To address these challenges, a research team led by Associate Professor Li Wei from the Department of Earth System Science at Tsinghua University and the Center for Co-benefits of Pollution Reduction and Carbon Mitigation at the Institute for Carbon Neutrality has constructed a grid-scale database of forest disturbance and vegetation recovery based on high-resolution data. Building on this, they developed a novel forest carbon bookkeeping model that integrates high-resolution remote sensing data with their disturbance-recovery database. This model estimates the spatiotemporal dynamics of vegetation carbon stock changes caused by forest disturbances from 1990 to 2020, clarifying the specific contributions of different disturbance types and patch sizes to changes in carbon stocks and density. By introducing spatially explicit carbon pool recovery curves, the model overcomes the long-standing bottleneck of traditional bookkeeping models that rely on regional-scale response curves, significantly enhancing the ability to characterize forest spatial heterogeneity and disturbance response processes.

Small-scale tropical deforestation causes significant carbon losses. (Illustration showing how small patches of clearing in high-density moist forests contribute disproportionately to total carbon loss).

The study reveals that between 1990 and 2020, disturbances in tropical moist forests resulted in a biomass carbon loss of approximately 15.6 ± 3.7 Pg (petagrams). In contrast, carbon changes in tropical dry forests remained roughly balanced overall, as carbon losses from fires were partially offset by post-fire vegetation recovery. However, in moist forests, small-scale logging and degradation have led to persistent net carbon losses. Notably, while small-scale disturbances (patches smaller than 2 hectares) accounted for only 5% of the total disturbed area, they contributed to over half of the net carbon loss. These small-scale disturbances are primarily driven by human land-use changes, such as the expansion of agriculture, pastures, roads, and settlements, effectively turning affected forests into carbon sources.

Furthermore, the research highlights a troubling trend: forest disturbances are progressively encroaching from low-carbon-density edges into the higher-carbon-density interiors of forests, leading to increased carbon loss per unit of disturbed area. Although undisturbed forests continue to function as carbon sinks, their absorption capacity is insufficient to fully offset the losses from disturbed areas. While the overall aboveground vegetation carbon budget of the entire tropical forest region remained roughly balanced from 1990 to 2020, the study warns that under the dual pressures of future climate change and intensifying human activities, the carbon sink function of tropical forests faces severe threats. These findings have broad applications, including national greenhouse gas inventory compilation, carbon emission accounting, monitoring and verification of REDD+ projects, and the identification of key areas for forest conservation and restoration.
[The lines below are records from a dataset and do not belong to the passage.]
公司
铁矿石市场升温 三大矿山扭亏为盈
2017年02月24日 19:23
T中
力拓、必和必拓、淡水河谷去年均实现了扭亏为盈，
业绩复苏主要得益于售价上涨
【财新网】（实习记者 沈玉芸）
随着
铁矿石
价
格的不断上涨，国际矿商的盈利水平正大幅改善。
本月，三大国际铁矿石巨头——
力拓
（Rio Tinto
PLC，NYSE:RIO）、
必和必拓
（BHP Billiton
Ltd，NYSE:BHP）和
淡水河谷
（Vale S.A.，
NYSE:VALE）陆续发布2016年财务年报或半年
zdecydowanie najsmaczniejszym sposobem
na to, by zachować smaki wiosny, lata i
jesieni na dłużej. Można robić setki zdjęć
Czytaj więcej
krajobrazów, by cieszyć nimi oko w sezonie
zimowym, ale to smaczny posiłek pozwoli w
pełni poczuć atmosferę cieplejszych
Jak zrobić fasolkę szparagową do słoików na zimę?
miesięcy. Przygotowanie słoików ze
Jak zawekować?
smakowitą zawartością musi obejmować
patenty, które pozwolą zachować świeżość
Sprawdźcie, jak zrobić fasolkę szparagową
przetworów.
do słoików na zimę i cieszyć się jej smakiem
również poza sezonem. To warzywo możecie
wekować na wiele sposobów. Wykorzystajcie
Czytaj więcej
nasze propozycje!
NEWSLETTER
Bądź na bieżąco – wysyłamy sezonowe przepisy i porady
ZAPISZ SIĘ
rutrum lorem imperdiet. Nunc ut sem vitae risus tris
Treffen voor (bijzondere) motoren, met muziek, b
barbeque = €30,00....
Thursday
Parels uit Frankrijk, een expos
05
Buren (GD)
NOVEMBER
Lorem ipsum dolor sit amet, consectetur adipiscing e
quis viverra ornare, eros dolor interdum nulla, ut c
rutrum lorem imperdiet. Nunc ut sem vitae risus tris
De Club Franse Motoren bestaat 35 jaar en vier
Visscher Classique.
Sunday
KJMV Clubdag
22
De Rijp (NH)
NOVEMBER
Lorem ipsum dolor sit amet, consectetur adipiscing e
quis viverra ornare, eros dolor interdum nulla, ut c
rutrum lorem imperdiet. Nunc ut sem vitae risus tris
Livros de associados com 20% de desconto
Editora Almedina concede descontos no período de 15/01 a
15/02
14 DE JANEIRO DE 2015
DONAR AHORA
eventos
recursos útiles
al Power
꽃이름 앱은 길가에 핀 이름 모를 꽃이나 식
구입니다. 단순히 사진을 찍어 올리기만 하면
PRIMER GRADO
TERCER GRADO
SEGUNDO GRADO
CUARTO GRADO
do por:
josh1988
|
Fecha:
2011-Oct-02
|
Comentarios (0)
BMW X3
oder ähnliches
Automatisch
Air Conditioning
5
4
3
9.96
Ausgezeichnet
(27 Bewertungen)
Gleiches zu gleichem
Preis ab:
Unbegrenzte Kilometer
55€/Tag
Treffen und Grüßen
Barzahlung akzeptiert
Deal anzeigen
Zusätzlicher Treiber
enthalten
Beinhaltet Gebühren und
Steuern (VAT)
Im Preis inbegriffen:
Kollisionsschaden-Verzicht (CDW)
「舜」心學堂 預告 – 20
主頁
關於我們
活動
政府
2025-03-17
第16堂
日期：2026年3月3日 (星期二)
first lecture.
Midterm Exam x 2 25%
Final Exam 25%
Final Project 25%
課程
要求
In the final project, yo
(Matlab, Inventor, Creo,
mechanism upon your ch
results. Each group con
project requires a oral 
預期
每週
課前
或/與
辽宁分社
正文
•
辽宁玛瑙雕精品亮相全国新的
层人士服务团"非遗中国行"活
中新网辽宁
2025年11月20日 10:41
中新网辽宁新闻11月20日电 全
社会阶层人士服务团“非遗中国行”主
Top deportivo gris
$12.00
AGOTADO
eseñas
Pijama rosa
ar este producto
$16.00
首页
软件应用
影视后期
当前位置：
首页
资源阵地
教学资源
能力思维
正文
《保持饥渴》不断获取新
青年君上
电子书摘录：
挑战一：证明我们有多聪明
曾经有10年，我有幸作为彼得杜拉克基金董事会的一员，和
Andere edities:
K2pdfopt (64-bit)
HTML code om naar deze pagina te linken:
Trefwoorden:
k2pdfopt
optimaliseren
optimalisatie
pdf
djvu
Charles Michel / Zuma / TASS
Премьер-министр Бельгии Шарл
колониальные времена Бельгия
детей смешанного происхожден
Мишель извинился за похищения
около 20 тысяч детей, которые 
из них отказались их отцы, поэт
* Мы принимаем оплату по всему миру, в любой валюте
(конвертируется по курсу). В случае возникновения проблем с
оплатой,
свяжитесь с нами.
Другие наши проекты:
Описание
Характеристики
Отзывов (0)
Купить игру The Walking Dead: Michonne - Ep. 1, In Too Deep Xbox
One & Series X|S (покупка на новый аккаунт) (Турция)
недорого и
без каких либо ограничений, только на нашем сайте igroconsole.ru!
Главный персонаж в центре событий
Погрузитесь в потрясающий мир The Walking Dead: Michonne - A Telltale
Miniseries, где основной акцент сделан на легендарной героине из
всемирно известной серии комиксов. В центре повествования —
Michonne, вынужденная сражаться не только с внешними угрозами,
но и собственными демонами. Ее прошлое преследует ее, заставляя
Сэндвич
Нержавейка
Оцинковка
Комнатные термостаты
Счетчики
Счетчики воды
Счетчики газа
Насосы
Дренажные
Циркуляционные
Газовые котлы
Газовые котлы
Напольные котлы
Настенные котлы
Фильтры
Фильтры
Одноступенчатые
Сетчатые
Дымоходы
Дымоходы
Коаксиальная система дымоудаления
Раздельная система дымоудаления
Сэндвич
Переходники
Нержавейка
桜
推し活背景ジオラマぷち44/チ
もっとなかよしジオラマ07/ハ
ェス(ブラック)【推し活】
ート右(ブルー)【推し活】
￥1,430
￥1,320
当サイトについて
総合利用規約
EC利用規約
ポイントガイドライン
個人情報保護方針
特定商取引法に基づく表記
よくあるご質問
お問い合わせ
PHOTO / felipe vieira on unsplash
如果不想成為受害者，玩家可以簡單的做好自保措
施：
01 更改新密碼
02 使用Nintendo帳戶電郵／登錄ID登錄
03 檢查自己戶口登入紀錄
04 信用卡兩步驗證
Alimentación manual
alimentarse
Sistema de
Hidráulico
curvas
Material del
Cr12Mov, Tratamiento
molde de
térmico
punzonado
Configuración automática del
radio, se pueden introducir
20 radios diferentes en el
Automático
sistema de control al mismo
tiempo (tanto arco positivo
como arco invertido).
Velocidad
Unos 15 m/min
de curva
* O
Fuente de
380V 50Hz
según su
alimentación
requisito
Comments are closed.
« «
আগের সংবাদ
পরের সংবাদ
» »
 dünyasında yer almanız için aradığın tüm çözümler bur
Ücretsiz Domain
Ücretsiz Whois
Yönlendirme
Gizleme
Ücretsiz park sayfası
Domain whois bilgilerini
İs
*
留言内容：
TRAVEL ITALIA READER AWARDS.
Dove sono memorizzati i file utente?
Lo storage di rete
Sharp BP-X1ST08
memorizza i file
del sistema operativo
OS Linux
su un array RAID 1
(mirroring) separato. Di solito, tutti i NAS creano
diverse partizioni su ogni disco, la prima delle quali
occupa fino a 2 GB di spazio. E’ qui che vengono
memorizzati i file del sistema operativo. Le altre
The findings were published online on January 7, 2026, in the prestigious journal Nature under the title “Small persistent humid forest clearings drive tropical forest biomass losses.”

Dr. Xu Yidi, a postdoctoral researcher at the Laboratory of Climate and Environmental Sciences (LSCE) in France and a recent Ph.D. graduate from Tsinghua University’s Department of Earth System Science, is the first author. The corresponding authors are Associate Professor Li Wei (Tsinghua University) and Professor Philippe Ciais (LSCE, France).

The study represents a major international collaboration, involving co-authors from numerous institutions worldwide, including Dr. Maurizio Santoro (Gamma Remote Sensing), Dr. Clément Bourgoin (European Commission Joint Research Centre), researchers from LSCE, Ningbo Tech University, the Aerospace Information Research Institute (CAS), GFZ German Research Centre for Geosciences, CIFOR, The Nature Conservancy, University of Toulouse, INPE (Brazil), École Normale Supérieure, and INRAE (France).

This research was supported by projects including the Science and Technology Special Project of the Southwest United Graduate School in Yunnan Province.